- Task details:
Reproduce the material below with "largest total" swapped for "highest sum" and everything else unchanged, leaving out the pictures.

- Data shown:
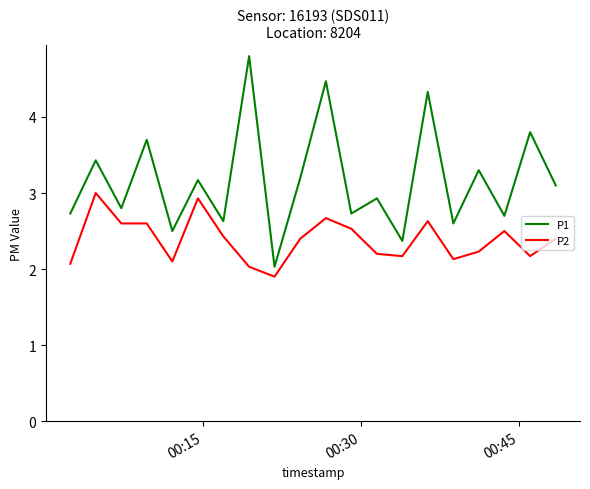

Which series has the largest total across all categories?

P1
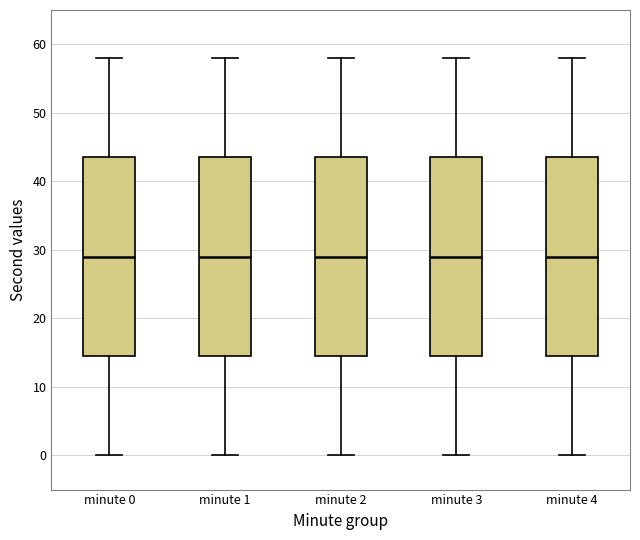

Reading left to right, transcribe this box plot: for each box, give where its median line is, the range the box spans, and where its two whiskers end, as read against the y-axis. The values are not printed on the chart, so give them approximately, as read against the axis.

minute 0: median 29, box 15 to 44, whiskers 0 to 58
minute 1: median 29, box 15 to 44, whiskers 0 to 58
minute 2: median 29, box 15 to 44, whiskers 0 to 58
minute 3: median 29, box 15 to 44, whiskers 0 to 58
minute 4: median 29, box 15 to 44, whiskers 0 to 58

- Your solution:
Which series has the highest sum across all categories?

P1

Reading left to right, transcribe this box plot: for each box, give where its median line is, the range the box spans, and where its two whiskers end, as read against the y-axis. The values are not printed on the chart, so give them approximately, as read against the axis.

minute 0: median 29, box 15 to 44, whiskers 0 to 58
minute 1: median 29, box 15 to 44, whiskers 0 to 58
minute 2: median 29, box 15 to 44, whiskers 0 to 58
minute 3: median 29, box 15 to 44, whiskers 0 to 58
minute 4: median 29, box 15 to 44, whiskers 0 to 58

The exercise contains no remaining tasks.